(BFI) – Le Cameroun a levé en janvier 2026 un eurobond de 750 millions de dollars américains, soit 420,3 milliards de francs Cfa. Point marquant et peu relevé par la presse économique et les analystes, le taux d’emprunt particulièrement élevé de 10,12% pour une période de maturité de cinq ans seulement. Des conditions préoccupantes qui reflètent selon une perception de risque pays élevé et soulèvent le problème de la soutenabilité de la dette du pays. Mais si la situation peut être jugée alarmante elle n’est cependant pas une fatalité, nous explique Victoire Ngassa Djanhan.
L’émission par le Cameroun d’un nouvel Eurobond de 750 millions de dollars en janvier 2026 marque un tournant révélateur pour l’économie nationale. Officiellement présentée comme une opération de refinancement visant à remplacer l’emprunt international contracté en 2024, cette levée de fonds met pourtant en lumière des fragilités profondes. Nul doute que le contexte de sa réalisation – en l’absence de tout programme en cours avec le Fonds monétaire international (FMI) – a significativement pesé sur les conditions financières obtenues. Le résultat est sans appel : un coût de financement toujours élevé, une maturité raccourcie, et un endettement extérieur en hausse.
Au-delà de la simple opération de marché, cet Eurobond agit comme un révélateur des défis structurels du Cameroun : confiance limitée des investisseurs, faible mobilisation de l’épargne locale, déficit de transparence budgétaire et gouvernance financière perfectible.

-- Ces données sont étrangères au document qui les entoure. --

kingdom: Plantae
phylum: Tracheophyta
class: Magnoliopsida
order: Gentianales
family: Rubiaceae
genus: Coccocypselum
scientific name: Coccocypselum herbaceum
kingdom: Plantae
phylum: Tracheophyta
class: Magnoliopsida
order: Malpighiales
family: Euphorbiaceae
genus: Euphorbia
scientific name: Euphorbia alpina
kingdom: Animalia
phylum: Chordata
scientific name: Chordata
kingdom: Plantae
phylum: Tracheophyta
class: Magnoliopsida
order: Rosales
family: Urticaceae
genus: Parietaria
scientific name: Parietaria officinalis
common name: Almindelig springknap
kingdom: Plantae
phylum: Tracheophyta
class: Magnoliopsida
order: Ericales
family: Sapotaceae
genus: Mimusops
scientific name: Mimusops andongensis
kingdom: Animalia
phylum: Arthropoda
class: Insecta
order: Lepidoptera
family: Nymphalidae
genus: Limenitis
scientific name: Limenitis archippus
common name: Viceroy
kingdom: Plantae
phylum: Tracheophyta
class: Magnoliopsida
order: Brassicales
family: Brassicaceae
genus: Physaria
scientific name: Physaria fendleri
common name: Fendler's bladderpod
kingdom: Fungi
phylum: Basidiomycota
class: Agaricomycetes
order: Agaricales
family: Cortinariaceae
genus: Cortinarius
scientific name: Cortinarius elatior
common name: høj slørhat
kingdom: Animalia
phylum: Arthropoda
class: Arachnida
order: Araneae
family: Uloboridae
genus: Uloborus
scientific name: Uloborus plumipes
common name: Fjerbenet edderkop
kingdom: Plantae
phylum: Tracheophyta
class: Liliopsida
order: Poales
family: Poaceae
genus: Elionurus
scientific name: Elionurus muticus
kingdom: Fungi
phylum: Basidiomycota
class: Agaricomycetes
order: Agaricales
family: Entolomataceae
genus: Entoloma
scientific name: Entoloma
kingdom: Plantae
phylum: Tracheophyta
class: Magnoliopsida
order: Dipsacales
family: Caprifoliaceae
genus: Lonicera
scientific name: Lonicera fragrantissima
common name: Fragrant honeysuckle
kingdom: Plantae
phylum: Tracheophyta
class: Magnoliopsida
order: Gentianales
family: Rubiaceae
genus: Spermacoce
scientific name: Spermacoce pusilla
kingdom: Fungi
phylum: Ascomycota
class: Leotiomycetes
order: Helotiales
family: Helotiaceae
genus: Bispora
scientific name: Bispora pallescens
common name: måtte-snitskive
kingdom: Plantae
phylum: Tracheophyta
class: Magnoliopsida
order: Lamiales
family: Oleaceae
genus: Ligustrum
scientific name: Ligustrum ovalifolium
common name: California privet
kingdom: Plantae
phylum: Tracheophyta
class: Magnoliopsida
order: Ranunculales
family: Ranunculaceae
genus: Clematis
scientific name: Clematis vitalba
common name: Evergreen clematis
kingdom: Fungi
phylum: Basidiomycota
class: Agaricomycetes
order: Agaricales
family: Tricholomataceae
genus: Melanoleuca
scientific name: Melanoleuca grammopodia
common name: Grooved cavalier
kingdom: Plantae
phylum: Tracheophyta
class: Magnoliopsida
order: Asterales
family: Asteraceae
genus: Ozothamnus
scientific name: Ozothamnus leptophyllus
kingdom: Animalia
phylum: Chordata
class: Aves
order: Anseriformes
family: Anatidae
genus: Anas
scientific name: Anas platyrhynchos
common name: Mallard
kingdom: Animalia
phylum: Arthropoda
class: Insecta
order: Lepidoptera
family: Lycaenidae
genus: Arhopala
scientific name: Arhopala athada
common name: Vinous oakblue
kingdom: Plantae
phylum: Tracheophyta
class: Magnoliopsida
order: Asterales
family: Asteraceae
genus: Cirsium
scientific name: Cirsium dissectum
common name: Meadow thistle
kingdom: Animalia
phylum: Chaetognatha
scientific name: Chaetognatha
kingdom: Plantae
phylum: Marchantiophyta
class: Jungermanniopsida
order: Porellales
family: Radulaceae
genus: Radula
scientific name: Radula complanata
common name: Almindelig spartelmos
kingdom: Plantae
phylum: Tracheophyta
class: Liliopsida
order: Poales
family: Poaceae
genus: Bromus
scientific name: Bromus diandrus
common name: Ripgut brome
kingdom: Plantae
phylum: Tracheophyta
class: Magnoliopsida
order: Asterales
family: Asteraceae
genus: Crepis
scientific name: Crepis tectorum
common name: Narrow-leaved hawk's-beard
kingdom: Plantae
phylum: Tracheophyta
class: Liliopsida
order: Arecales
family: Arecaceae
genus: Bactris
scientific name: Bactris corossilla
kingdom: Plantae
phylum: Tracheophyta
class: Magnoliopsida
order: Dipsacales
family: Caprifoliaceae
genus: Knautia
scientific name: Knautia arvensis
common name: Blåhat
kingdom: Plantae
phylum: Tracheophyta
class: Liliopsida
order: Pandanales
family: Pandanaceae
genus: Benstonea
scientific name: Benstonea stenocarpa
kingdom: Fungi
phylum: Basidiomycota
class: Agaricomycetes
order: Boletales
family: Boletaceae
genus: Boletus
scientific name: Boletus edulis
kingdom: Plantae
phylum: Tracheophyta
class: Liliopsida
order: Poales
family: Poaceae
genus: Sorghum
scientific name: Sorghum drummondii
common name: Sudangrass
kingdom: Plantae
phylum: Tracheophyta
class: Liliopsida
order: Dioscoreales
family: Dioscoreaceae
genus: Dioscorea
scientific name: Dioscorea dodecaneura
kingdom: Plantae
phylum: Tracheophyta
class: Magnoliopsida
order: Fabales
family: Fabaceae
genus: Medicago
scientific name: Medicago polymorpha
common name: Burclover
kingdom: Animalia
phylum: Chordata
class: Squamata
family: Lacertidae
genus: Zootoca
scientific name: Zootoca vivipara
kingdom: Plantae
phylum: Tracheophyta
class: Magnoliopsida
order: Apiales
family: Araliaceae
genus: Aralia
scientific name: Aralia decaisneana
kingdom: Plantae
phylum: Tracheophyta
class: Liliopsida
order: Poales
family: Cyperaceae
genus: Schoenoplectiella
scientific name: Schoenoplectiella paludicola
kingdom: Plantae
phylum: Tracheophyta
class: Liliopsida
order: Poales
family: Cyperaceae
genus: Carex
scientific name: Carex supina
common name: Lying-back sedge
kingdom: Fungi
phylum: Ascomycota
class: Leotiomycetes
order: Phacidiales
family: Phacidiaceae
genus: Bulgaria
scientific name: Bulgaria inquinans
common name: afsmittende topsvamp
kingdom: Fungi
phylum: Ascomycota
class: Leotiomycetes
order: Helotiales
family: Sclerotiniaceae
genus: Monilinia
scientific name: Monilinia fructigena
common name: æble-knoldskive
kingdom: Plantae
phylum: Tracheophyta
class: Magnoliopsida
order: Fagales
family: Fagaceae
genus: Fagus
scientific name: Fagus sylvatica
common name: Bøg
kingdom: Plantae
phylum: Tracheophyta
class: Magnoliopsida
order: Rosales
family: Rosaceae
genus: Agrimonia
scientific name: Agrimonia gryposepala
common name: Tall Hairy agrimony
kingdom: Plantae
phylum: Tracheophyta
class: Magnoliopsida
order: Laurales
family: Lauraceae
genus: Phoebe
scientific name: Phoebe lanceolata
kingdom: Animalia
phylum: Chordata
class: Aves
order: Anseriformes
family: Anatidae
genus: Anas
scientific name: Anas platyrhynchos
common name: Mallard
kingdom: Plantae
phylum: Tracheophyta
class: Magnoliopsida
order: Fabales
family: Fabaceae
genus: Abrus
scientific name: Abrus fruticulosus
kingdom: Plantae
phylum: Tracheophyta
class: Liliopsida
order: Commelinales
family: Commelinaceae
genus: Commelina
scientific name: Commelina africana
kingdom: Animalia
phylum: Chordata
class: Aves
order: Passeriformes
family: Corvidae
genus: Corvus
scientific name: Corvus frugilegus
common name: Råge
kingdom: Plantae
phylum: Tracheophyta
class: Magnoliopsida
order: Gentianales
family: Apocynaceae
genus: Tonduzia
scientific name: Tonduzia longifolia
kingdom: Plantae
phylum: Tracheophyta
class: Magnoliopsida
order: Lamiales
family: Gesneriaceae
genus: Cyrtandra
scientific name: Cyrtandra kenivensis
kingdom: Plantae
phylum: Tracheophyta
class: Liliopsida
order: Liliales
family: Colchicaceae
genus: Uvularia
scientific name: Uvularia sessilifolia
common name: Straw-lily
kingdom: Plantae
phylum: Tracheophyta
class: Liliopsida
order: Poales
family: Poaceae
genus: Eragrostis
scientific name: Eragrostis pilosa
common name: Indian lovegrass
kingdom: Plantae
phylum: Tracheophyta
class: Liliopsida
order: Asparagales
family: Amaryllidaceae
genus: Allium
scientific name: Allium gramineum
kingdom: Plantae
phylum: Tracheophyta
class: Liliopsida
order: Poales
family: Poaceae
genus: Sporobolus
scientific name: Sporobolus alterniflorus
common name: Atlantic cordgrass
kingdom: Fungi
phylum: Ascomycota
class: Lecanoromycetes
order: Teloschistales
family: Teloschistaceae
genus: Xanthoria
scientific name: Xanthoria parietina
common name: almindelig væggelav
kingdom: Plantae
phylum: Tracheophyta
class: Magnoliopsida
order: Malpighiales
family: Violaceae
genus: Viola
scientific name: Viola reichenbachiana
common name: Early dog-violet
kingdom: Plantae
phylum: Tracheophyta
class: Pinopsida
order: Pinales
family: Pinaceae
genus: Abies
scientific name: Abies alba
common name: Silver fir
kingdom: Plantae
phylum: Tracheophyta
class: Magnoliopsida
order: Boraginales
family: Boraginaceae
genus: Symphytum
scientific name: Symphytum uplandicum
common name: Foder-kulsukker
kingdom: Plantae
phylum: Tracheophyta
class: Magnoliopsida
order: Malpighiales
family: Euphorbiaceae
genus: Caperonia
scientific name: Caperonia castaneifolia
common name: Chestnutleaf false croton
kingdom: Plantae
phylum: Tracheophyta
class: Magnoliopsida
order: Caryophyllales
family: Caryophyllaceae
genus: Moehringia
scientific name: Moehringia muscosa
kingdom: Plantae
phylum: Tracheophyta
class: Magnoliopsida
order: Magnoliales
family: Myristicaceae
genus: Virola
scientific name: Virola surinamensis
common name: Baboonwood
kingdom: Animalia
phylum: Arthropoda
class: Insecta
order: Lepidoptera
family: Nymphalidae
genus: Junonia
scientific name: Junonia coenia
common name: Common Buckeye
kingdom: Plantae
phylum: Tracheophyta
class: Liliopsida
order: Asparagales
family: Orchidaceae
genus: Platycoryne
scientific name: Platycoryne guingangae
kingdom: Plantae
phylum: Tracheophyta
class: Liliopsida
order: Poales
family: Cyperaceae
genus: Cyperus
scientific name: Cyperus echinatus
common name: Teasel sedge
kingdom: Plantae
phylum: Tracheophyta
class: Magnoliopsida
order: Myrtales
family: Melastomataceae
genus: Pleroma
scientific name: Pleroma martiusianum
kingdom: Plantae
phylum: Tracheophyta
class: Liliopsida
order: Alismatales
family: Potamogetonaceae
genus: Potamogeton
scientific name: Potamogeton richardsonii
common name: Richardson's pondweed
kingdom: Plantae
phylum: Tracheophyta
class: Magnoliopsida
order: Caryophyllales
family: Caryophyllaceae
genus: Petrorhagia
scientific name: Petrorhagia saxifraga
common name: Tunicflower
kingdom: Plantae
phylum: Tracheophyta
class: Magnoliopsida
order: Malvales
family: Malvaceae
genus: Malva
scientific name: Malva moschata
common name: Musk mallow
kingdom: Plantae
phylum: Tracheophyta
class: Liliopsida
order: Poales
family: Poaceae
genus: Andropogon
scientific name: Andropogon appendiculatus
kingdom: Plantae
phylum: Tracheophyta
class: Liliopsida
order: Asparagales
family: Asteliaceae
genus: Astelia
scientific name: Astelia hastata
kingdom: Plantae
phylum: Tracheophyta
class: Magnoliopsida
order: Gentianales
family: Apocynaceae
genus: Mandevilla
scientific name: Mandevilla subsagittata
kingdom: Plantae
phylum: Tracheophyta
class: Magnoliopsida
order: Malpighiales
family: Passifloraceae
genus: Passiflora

Autant de paramètres qui continuent d’influencer négativement la perception du risque souverain et, in fine, le coût du crédit pour l’État camerounais.

Une opération de plus en plus coûteuse et moins favorable
Selon les données publiées par Bloomberg, cette nouvelle émission du 26 janvier 2026 s´est conclue à un taux d’intérêt de 10,12 % en dollars américains, et une maturité de cinq ans, alors qu´elle visait à refinancer l’Eurobond contracté en 2024, dont le montant s’élevait à 550 millions de dollars, avec un coupon de 10,75 % et une échéance de sept ans.
Si, à première vue, la baisse du taux facial peut sembler positive, l’analyse détaillée révèle une réalité bien plus nuancée :
* la maturité de l’emprunt est réduite de 7 à 5 ans, ce qui accroît la pression de remboursement à court terme ;
* le volume émis est supérieur de 200 millions de dollars, entraînant mécaniquement une augmentation du stock de la dette extérieure ;
* le coût réel du refinancement reste élevé, traduisant une perception de risque persistante.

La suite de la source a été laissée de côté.